Летом тысяча восемьсот семидесятого года — Люсьен был еще трехлеткой — пруссаки, которые вознамерились превратить древнюю Священную Римскую империю в современную германскую нацию, спровоцировали французского императора, второго Наполеона, который называл себя Третьим, на объявление войны. Император потерпел поражение, империя капитулировала, и была провозглашена новая — Третья — республика. Пруссаки продолжали продвигаться к Парижу, и зимой тысяча восемьсот семидесятого года, самой холодной на всей памяти, город был осажден. Никогда я не видела такой нужды. По дороге в Географическое общество и обратно мне приходилось огибать едва живые тела, дрожавшие в сточной канаве, или наблюдать за изголодавшимися ребятишками, которые бегали за крысами, чтобы отнести их домой и съесть. Мы с Матильдой открыли отель «Пимодан» для всех, кто нуждался в убежище: сперва превратили его в импровизированную столовую, а потом — в лечебницу, ясли и школу.
Наконец правительство решило капитулировать. Парижане отказались подчиниться пруссакам и восстали, осада превратилась в Коммуну. По ходу всей этой смуты двери наши оставались открытыми. Импровизированная столовая, лечебница, школа и ясли служили теперь раненым коммунарам и членам их семей. В конце весны, когда зацвели вишни, солдаты Третьей республики, сражавшиеся теперь не столько с пруссаками, сколько с коммунарами, наконец-то преодолели городские стены. В течение следующей недели величайшие парижские памятники были охвачены пламенем, а стены города покраснели от крови повстанцев. Десятки тысяч коммунаров были расстреляны на месте, десятки тысяч отправлены в тюрьмы. Среди них оказалась и я.

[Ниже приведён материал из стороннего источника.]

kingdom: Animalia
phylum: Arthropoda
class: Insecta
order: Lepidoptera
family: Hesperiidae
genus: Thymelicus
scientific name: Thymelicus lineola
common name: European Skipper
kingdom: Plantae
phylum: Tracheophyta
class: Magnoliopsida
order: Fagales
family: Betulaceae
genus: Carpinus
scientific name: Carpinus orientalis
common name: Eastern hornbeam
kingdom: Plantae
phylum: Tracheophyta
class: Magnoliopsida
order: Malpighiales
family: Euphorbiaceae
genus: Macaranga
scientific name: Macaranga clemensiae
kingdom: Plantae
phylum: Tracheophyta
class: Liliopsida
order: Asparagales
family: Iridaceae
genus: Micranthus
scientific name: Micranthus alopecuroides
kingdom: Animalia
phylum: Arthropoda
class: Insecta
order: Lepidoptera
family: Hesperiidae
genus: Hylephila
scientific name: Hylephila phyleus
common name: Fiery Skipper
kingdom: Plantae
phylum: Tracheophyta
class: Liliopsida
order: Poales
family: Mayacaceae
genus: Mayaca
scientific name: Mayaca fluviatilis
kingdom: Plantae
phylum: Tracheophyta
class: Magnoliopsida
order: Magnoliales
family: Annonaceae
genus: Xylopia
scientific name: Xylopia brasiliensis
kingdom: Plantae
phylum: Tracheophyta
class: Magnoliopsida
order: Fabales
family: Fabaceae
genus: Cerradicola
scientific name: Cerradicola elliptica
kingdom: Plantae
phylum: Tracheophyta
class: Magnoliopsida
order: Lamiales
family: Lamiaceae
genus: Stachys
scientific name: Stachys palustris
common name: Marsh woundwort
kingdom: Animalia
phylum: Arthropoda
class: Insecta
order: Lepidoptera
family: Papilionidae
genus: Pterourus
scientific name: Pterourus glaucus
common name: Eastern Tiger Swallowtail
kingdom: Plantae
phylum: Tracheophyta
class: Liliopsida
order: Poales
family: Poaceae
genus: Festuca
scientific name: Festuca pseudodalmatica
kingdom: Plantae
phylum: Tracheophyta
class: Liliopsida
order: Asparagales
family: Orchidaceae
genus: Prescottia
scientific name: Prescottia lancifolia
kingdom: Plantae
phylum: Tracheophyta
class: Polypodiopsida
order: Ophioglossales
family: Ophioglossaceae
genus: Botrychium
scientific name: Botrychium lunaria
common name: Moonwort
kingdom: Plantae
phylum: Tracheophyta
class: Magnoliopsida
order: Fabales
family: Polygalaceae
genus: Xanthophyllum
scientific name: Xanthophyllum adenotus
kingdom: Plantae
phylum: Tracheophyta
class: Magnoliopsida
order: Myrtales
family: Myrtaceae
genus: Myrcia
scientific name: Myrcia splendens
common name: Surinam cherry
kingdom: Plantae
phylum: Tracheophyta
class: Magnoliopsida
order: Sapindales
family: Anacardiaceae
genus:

Меня, как и многих, приговорили к двадцати годам каторги и изгнания в Новой Каледонии; управлять своими делами я поручила Матильде. В изгнание я отправилась, полагая, что больше не увижу ни ее, ни Люсьена, ни Оаити, ни Парижа. Высылка в колонию в Новой Каледонии обернулась годами нужды и жестокого обращения. Но ждали меня и нежданные награды. Женщины-заключенные, владевшие грамотой, стали учительницами, начали обучать детей-туземцев чтению, письму и счету. Чтобы забыть о страданиях, я с головой ушла в работу.
Через три года в изгнании мы получили разрешение перевезти к себе в Новую Каледонию семьи. Я отправила Матильде письмо с приглашением ко мне присоединиться. Отсюда, писала я, можно доплыть до Оаити, вместо того чтобы возвращаться во Францию. Ответ ее пришел через несколько месяцев.